Wie viel Zeit verbringen wir in unserem Alltag mit Warten? Und wie oft ist Warten für uns ein Ärgernis? Sei es an der Kasse im Supermarkt, im Stau, an der Bushaltestelle oder im Restaurant.

Diese Zeit des Wartens ist wie geschaffen dafür Achtsamkeit zu praktizieren!

Der Vorsatz könnte lauten, ab sofort Wartezeiten nicht mehr mit einer Ablenkung zu füllen, oder in Ärger zu verfallen, sondern sie dafür zu nutzen, zum Atem und zum Körpergewahrsein zurückzukommen.

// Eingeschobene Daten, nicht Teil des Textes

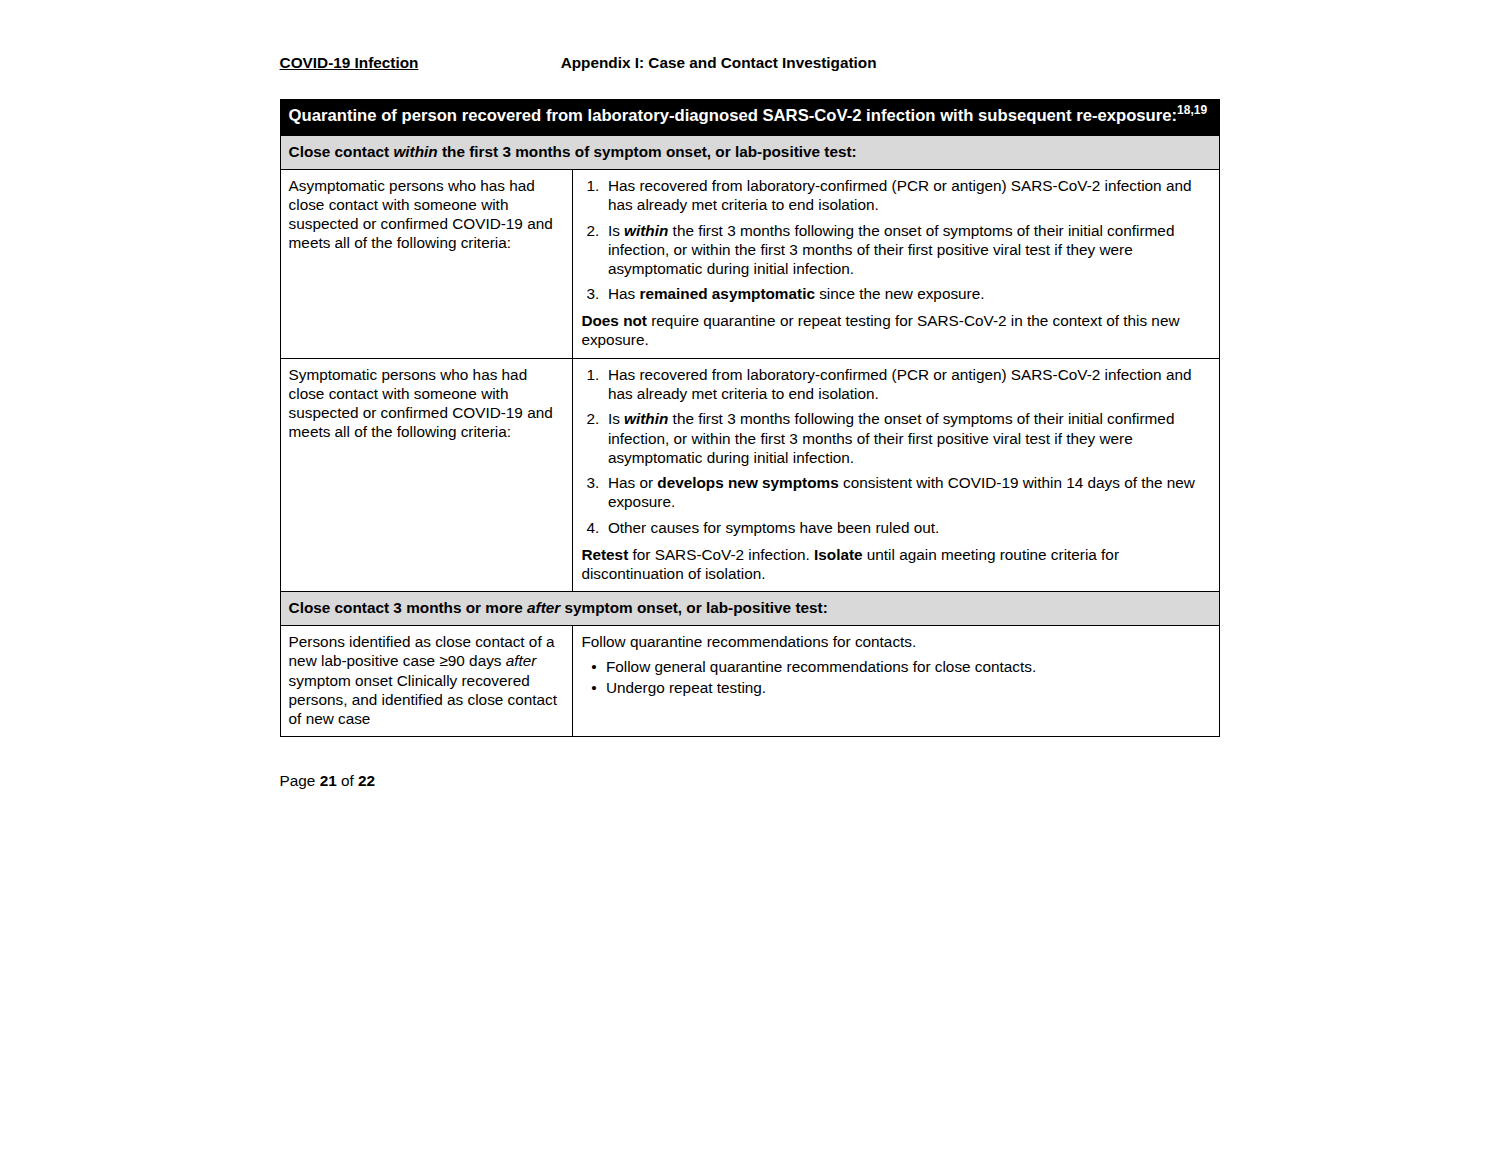COVID-19 Infection
Appendix I: Case and Contact Investigation
| Quarantine of person recovered from laboratory-diagnosed SARS-CoV-2 infection with subsequent re-exposure: 18,19 |
| Close contact within the first 3 months of symptom onset, or lab-positive test: |
| Asymptomatic persons who has had close contact with someone with suspected or confirmed COVID-19 and meets all of the following criteria: | Has recovered from laboratory-confirmed (PCR or antigen) SARS-CoV-2 infection and has already met criteria to end isolation. Is within the first 3 months following the onset of symptoms of their initial confirmed infection, or within the first 3 months of their first positive viral test if they were asymptomatic during initial infection. Has remained asymptomatic since the new exposure. Does not require quarantine or repeat testing for SARS-CoV-2 in the context of this new exposure. |
| Symptomatic persons who has had close contact with someone with suspected or confirmed COVID-19 and meets all of the following criteria: | Has recovered from laboratory-confirmed (PCR or antigen) SARS-CoV-2 infection and has already met criteria to end isolation. Is within the first 3 months following the onset of symptoms of their initial confirmed infection, or within the first 3 months of their first positive viral test if they were asymptomatic during initial infection. Has or develops new symptoms consistent with COVID-19 within 14 days of the new exposure. Other causes for symptoms have been ruled out. Retest for SARS-CoV-2 infection. Isolate until again meeting routine criteria for discontinuation of isolation. |
| Close contact 3 months or more after symptom onset, or lab-positive test: |
| Persons identified as close contact of a new lab-positive case ≥90 days after symptom onset Clinically recovered persons, and identified as close contact of new case | Follow quarantine recommendations for contacts. Follow general quarantine recommendations for close contacts. Undergo repeat testing. |
Page 21 of 22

Kann ich für eine Woche versuchen, immer dann wenn ich warte, in die Wahrnehmung der Hände / Füße / meines Atems oder meines Bauch-/Brustraums zurückzukommen? Ein Fokus ist in der Regel ausreichend für eine Woche – schließlich kommt ein Gefühl des Vertrautseins und des Einfühlens erst mit wiederholter Praxis.

Was verändert sich durch diese Praxis?

Was hält mich in den Wartezeiten davon ab auf diese Weise zu praktizieren?

Welche Schwierigkeiten ergeben sich?